A Regional Vision: Vibrant, Connected, Green

What kind of region do you want to live in 25 years from now? How can we start building a more prosperous and sustainable future today?

The Kansas City region has developed a shared vision to achieve a more sustainable future by creating vibrant, connected and green corridors and centers of activity. This idea emerged from a highly visible and effective regional visioning process conducted over 18 months in 2008–09, engaging nearly 80,000 residents.

The region began its journey toward this vision in 1999 with an initiative called Creating Quality Places, which encouraged the bistate region's 119 cities and nine counties to shape future development in ways that would maintain and enhance its high quality of life. While the emphasis of this early work was on community design, it yielded 20 principles for quality places and livability. The CQP principles call for diverse neighborhoods with multiple housing options, vibrant mixed-use commercial areas and efficient transportation systems — all within a healthy natural environment.

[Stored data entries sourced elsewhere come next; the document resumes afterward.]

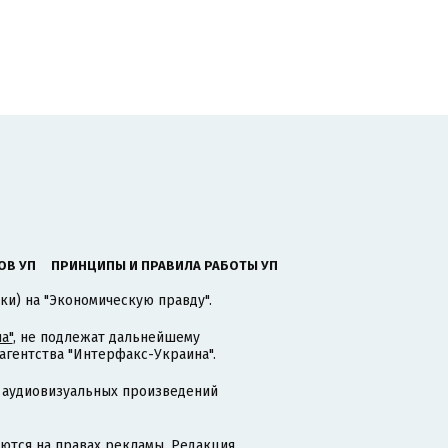
ОВ УП
ПРИНЦИПЫ И ПРАВИЛА РАБОТЫ УП
ки) на "Экономическую правду".
а"
, не подлежат дальнейшему
гентства "Интерфакс-Украина".
 аудиовизуальных произведений
тся на правах рекламы. Редакция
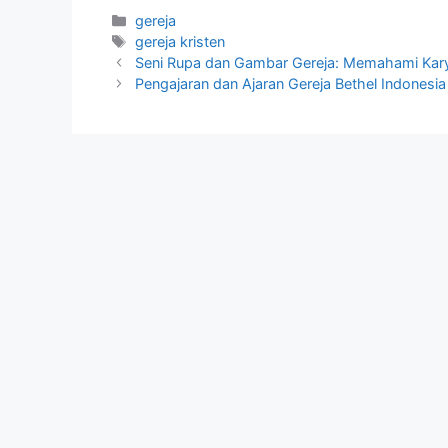
Categories
gereja
Tags
gereja kristen
Seni Rupa dan Gambar Gereja: Memahami Kary
Pengajaran dan Ajaran Gereja Bethel Indonesia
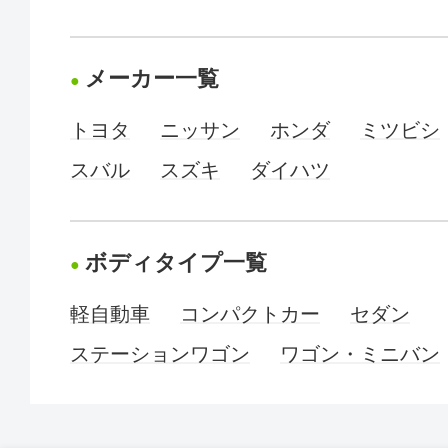
メーカー一覧
トヨタ
ニッサン
ホンダ
ミツビシ
スバル
スズキ
ダイハツ
ボディタイプ一覧
軽自動車
コンパクトカー
セダン
ステーションワゴン
ワゴン・ミニバン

In the years since, MARC, small and large communities, and numerous stakeholders have collaborated on a wide variety of detailed plans that address the fundamental elements of livability, including transportation choices, environmental health, social equity, housing affordability, neighborhood preservation, community health, and economic competitiveness.

Creating Sustainable Places Vision

"Greater Kansas City is a sustainable region that increases the vitality of our society, economy and environment for current residents and future generations." — Adopted by the MARC Board of Directors, January 2009

The Creating Sustainable Places initiative was officially launched in October 2010, when a consortium of more than 60 regional partners, led by MARC, received a $4.25 million planning grant from the U.S. Department of Housing and Urban Development to advance the implementation of the Regional Plan for Sustainable Development.

MARC's Board of Directors appointed representatives from local governments, businesses, nonprofits, equity organizations, universities, professional associations and housing organizations to help the region achieve more sustainable development patterns.